Resolving the effects of functional traits on tree growth rates: The influence of temporal dynamics and divergent strategies by leaf habit

Abstract

Ensuring the sustainability of forest ecosystems requires understanding the mechanisms underlying tree growth and predicting their relative influence across taxa and environments. Functional ecology posits that variation in tree growth is related to individual differences in functional traits, which serve as proxies for resource acquisition and investment strategies. However, studies of trait–growth relationships have produced inconsistent results, likely due to unaccounted factors like interspecific interactions, ontogeny, differing leaf habit strategies, and variation in resource acquisition and allocation. We investigated the utility of key functional traits as predictors of tree height growth rates in common garden experiments in the absence of interspecific interactions. We posit that trait–growth relationships vary with age and between two groups relating to leaf habit: deciduous and evergreen species.
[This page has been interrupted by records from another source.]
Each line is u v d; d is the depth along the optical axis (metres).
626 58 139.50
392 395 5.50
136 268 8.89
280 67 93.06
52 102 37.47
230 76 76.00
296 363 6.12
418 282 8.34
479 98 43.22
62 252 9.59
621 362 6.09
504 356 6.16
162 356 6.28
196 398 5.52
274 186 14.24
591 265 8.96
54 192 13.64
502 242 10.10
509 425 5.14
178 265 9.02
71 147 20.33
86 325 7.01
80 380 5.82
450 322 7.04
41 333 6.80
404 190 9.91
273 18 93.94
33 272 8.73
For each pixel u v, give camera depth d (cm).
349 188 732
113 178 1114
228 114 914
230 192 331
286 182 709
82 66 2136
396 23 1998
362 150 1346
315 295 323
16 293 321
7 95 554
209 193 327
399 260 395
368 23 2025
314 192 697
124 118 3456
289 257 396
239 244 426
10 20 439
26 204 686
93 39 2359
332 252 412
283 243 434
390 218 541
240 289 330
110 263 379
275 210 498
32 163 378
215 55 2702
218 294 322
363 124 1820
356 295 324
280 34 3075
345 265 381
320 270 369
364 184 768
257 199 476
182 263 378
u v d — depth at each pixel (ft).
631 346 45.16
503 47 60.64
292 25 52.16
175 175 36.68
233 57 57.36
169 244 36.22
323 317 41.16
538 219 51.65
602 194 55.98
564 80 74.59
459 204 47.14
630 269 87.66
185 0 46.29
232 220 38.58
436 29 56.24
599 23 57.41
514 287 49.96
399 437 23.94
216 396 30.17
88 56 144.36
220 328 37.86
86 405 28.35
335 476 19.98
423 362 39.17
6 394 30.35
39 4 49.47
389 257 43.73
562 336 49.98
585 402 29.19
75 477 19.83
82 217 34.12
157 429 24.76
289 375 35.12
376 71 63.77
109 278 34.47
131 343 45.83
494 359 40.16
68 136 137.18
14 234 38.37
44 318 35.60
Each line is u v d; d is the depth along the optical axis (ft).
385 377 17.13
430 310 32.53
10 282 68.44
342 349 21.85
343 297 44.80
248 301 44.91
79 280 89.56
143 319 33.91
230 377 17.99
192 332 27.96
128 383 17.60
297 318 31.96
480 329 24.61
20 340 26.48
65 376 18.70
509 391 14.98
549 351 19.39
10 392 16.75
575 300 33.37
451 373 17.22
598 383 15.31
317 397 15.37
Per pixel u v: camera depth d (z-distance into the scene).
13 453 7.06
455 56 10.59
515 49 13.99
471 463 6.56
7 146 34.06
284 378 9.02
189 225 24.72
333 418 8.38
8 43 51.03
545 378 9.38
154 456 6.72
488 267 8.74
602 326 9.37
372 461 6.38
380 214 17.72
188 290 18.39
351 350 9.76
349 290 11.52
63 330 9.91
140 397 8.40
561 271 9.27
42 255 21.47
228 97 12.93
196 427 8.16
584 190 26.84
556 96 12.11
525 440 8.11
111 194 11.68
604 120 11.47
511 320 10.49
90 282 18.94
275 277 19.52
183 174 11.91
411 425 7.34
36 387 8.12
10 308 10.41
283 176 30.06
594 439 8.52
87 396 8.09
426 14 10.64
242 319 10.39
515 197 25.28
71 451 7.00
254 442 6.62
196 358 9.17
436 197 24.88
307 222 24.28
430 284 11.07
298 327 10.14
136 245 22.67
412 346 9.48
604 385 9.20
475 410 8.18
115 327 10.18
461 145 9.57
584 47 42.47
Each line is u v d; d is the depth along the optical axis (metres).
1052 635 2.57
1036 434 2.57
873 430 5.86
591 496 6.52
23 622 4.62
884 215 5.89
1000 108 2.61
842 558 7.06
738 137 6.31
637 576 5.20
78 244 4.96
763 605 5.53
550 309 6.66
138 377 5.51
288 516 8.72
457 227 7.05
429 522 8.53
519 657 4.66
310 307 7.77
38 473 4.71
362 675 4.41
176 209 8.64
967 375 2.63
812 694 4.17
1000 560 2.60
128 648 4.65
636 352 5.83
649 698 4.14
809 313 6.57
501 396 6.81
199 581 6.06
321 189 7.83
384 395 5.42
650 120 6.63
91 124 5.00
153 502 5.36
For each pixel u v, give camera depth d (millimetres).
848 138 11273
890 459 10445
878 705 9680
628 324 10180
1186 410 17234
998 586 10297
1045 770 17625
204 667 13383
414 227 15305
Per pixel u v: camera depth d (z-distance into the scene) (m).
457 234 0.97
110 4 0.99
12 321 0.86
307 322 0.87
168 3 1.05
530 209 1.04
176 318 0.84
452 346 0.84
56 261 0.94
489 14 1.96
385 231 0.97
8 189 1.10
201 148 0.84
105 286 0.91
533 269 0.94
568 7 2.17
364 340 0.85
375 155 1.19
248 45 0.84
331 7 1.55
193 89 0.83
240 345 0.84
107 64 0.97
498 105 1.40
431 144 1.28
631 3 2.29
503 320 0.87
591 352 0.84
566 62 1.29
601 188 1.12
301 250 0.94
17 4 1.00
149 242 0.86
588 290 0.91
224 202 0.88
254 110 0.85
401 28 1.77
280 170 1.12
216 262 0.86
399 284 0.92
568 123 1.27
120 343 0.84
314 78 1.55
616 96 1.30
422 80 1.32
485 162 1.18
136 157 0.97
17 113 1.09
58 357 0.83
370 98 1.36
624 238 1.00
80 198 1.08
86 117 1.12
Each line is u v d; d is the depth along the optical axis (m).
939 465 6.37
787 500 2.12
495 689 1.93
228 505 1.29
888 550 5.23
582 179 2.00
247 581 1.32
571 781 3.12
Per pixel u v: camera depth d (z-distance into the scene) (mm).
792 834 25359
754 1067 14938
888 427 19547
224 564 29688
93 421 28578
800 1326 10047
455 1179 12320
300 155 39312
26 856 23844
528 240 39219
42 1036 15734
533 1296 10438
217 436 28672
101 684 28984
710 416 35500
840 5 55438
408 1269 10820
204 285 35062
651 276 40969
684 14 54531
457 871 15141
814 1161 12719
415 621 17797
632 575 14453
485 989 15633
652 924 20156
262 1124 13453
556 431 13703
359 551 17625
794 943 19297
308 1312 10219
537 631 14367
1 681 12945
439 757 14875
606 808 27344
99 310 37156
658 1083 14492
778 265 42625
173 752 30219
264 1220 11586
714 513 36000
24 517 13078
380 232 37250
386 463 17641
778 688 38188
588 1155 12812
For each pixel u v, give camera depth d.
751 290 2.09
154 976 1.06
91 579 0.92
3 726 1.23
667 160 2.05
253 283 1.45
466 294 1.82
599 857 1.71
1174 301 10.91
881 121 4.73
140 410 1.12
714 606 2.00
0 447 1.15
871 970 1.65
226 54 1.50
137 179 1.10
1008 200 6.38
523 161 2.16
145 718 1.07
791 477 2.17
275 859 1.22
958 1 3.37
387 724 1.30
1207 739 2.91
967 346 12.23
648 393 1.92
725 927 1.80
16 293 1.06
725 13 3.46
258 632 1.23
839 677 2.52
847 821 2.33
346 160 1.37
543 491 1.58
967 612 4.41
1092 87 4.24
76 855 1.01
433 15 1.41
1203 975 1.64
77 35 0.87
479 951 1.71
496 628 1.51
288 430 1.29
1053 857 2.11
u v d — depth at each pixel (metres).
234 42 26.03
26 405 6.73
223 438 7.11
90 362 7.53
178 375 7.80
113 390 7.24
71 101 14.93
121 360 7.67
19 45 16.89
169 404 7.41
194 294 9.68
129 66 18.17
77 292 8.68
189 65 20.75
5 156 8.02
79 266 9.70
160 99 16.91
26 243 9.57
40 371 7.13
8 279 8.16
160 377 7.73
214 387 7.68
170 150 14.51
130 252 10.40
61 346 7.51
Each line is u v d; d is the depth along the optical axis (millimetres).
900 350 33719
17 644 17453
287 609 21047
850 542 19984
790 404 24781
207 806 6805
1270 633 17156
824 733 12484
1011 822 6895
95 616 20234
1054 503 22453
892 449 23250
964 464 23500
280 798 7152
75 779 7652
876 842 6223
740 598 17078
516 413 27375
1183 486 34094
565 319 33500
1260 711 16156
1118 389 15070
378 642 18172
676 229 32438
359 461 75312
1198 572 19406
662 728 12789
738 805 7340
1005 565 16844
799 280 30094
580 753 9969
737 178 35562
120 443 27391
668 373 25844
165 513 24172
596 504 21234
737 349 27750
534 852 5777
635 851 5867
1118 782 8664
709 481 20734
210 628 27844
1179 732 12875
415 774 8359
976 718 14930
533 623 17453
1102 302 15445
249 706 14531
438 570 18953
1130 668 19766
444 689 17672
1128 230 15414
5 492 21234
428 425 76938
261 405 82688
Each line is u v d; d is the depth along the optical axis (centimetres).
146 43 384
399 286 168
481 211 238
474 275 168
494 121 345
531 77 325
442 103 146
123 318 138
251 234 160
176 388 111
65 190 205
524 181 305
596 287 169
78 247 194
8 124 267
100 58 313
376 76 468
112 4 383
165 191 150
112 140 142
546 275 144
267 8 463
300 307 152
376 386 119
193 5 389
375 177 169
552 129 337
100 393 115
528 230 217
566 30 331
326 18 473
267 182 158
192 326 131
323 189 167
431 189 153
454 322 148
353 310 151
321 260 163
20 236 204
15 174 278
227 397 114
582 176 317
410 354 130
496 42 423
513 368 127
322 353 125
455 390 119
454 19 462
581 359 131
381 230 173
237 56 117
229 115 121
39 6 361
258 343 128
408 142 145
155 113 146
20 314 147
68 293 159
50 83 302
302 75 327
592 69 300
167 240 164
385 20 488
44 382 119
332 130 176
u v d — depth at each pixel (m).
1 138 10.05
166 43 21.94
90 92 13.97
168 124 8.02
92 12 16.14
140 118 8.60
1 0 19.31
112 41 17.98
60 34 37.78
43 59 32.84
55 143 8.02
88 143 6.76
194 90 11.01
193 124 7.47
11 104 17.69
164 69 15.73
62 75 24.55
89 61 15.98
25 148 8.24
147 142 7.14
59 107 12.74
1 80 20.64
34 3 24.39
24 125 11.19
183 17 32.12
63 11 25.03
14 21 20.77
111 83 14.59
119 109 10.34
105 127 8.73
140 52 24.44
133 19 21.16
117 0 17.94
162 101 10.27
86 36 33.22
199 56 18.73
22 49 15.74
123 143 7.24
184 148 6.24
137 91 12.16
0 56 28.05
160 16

Using data from 38 tree species planted in monoculture plots across seven sites of the International Diversity Experiment Network with Trees (IDENT) in North America and Europe, we compiled height growth rates over 9 years post‐germination. We modelled growth using a Bayesian hierarchical generalized linear model incorporating four above‐ground functional traits related to resource acquisition and investment: specific leaf area (SLA), wood density (WD), leaf dry matter content (LDMC) and seed mass (SM). Improvements in predictive power due to the variation of trait effects with age and leaf habit were evaluated via alternative hypothesis‐driven models, using the Expected Log Pointwise Predictive Density (ELPD) as a performance measure. Trait effects on growth varied with age and leaf habit, shifting between positive and negative effects, reflecting changes in resource acquisition and investment strategies. The relationships between traits and growth were strongest during the first three growing seasons for deciduous species and during the seventh to the ninth for evergreen species. Accounting for age and leaf habit substantially improved predictive power. Synthesis. Traits are not consistently associated with tree growth rates but instead reflect dynamic resource acquisition and investment strategies over time and between deciduous and evergreen species. Despite this variability, our findings confirm the utility of functional traits to predict tree growth rates, especially when trait effects are considered to vary with age and leaf habit.